GitHub - greg1232/cerebras-py-sim

Cerebras CS3 Simulator

A high-fidelity architectural simulator for the Cerebras CS3 Wafer-Scale Engine (WSE). This project models the hardware architecture, interconnects, and execution environment to enable performance analysis and software development for massively parallel 2D mesh architectures.

🚀 Project Overview

The Cerebras-Sim is designed to model the CS3 WSE, featuring a massive array of 720,000 processing elements (PEs). It provides a full-stack simulation environment, from a high-level Python DSL down to a custom 32-bit ISA binary.

Key Goals

Performance Analysis: Estimate total runtime and identify bottlenecks using a hybrid performance/functional model.
Software Development: Verify kernel correctness via a CUDA-like programming model before deploying to hardware.
Architectural Exploration: Model the impact of mesh bisection bandwidth, latency, and SRAM constraints.

🏗️ Architecture

Hardware Model

Processing Element (PE): Each core implements an 8-wide SIMD unit, vector registers, and a private 48KB local SRAM.
Interconnect: A 2D Mesh (800x900) where communication occurs via SEND/RECV primitives and global address space abstractions.
Memory Hierarchy:
- Local SRAM: Private high-speed memory per PE (analogous to CUDA Shared Memory).
- Weight Server: External DRAM accessed via a global address space for large-scale model weights and data.
Host-Device Interface: A driver model implementing a command queue (CS3Queue) and memory movement (cs3_memcpy).

Execution Model

The simulator employs a Bulk Synchronous Parallel (BSP) model, dividing execution into discrete "supersteps":

Compute: PEs perform local SIMD operations.
Communicate: PEs exchange data across the mesh or with the Weight Server.
Synchronize: A global barrier (SYNC) aligns the execution state.

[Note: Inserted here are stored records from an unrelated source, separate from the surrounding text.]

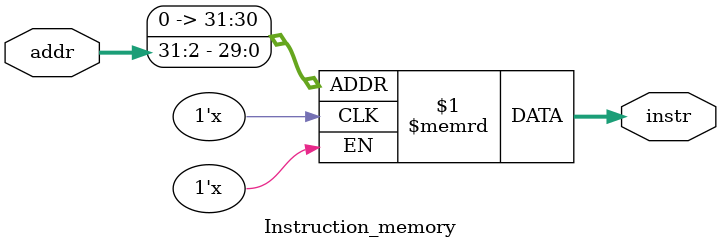
<source format=sv>

module Instruction_memory(
    input logic     [31:0]  addr,
    output logic    [31:0]  instr
);

    logic [31:0] mem [63:0]; 
    /*
    initial begin
        mem[0] = 32'h02500193;
        mem[1] = 32'h02000513;
        mem[2] = 32'h00a1f0b3;
        mem[3] = 32'h00a52023;
        mem[4] = 32'h00452503;
        mem[5] = 32'hfea3cce3;
        mem[6] = 32'h00a1e2b3;
        mem[7] = 32'h40a1d2b3;
    end
    */
    assign instr = mem[addr >> 2];

endmodule


</source>
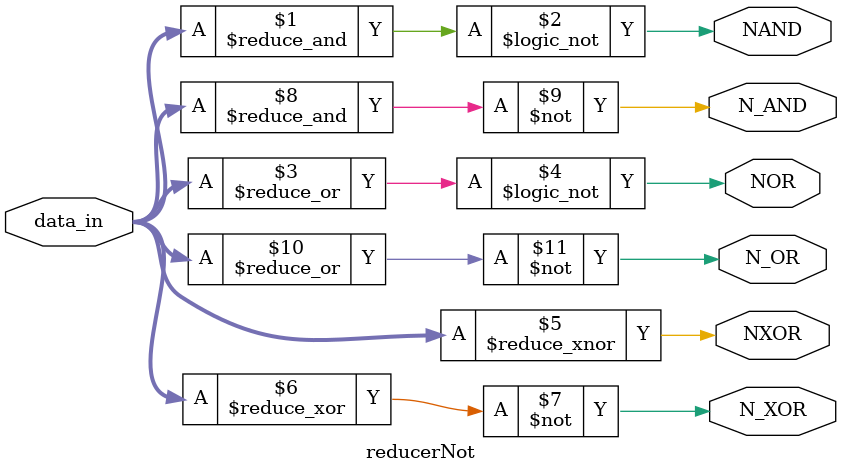
<source format=v>
module reducerNot(
    input [7:0] data_in,
    output NOR,
    output NXOR,
    output NAND,
    output N_AND,
    output N_OR,
    output N_XOR
);
    assign NAND = ~&data_in;
    assign NOR = ~|data_in;
    assign NXOR = ~^data_in;
    assign N_XOR = ~(^data_in);
    assign N_AND = ~(&data_in);
    assign N_OR = ~(|data_in);

endmodule
</source>
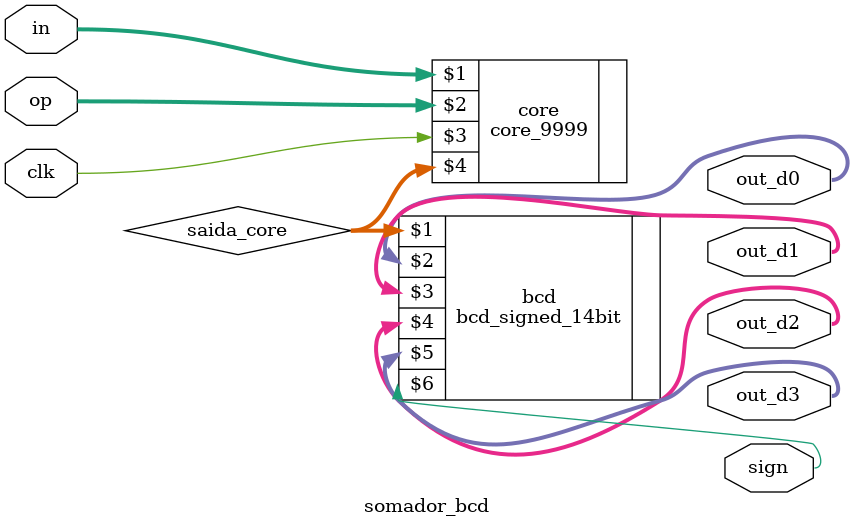
<source format=v>
module somador_bcd(
	input signed [14:0] in,
	input [1:0] op,
	input clk,
	output [6:0] out_d0, out_d1, out_d2, out_d3,
	output sign
);

wire signed [14:0] saida_core;

core_9999 core(in,op,clk,saida_core);

bcd_signed_14bit bcd(saida_core,out_d0, out_d1, out_d2, out_d3,sign);

endmodule

</source>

To balance accuracy and speed, the simulator uses a hybrid execution track:

Performance Track (Global): All PEs are tracked for cycle counts and timing.
Functional Track (Sampled): A stochastic sampling strategy is used where only a subset of blocks is fully simulated functionally to verify correctness.

💻 Software Stack

The project implements a complete toolchain: Python DSL $\rightarrow$ Tungsten-IR $\rightarrow$ ISA Binary $\rightarrow$ Simulator

Programming Example

Kernels are written in a CUDA-like Python DSL. For example, a simple SAXPY ($\mathbf{z} = \alpha \mathbf{x} + \mathbf{y}$) kernel:

@cs3_kernel(block_w=16, block_h=16)
def saxpy_kernel(ctx):
    # Load inputs from global memory (Weight Server)
    x = ctx.load_global(None, 0)
    y = ctx.load_global(None, 4)
    
    # Compute: z = 2.0 * x + y
    z = 2.0 * x + y
    
    # Store result back to global memory
    ctx.store_global(None, 8, z)

Frontend: A CUDA-like DSL embedded in Python using @cs3_kernel decorators.
Intermediate Representation (Tungsten-IR): A dataflow-centric IR mapping compute nodes and synchronization points.
Compiler Backend:
- Mapping & Scheduling: Assigns IR nodes to the physical 2D mesh and manages the SRAM budget.
- Assembler: Emits the final 32-bit binary stream.
Simulator Engine: A Python-based engine that decodes the ISA and drives the hardware model.

⏱️ Performance Modeling

Instead of exhaustive packet-level simulation, the system uses a latency-and-bandwidth-aware abstract model:

Latency: Calculated based on physical Manhattan distance: $$\text{Latency}_{\text{op}} = \text{Base Latency} + (\text{Manhattan Distance} \times \text{Hop Latency})$$
Bandwidth & Congestion: The simulator enforces a Bisection Bandwidth Constraint. If total bytes transferred per superstep exceed network capacity, a congestion multiplier is applied to "stretch" the superstep duration.

🛠️ Current Status

Component	Status	Details
ISA Decoder	✅ Complete	Full implementation of Compute, Mesh, Control, System, DSD, and Global memory opcodes.
Hardware Model	✅ Functional	Core logic, SRAM, 2D Mesh, and Host-Device IO are implemented.
Compiler	✅ Functional	AST parsing, IR generation, register allocation, and assembly are operational.
Simulation Engine	✅ Functional	Hybrid Performance/Functional tracks and BSP scheduling are implemented.
Advanced Mapping	🚧 In Progress	Optimizing spatial mapping for complex kernels.
Weight Server	🚧 In Progress	Integration with external weight servers for real-world model weights.

🧪 Testing & Validation

The project uses a Dual-Execution strategy to verify the compiler:

Python Path: Executes the kernel as a Python function via KernelContext (Golden Reference).
Binary Path: Compiles the kernel $\rightarrow$ executes the resulting binary on the BSPScheduler.
Comparison: Bit-exact comparison of final memory states.

To run integration tests:

python3 -m unittest discover tests/integration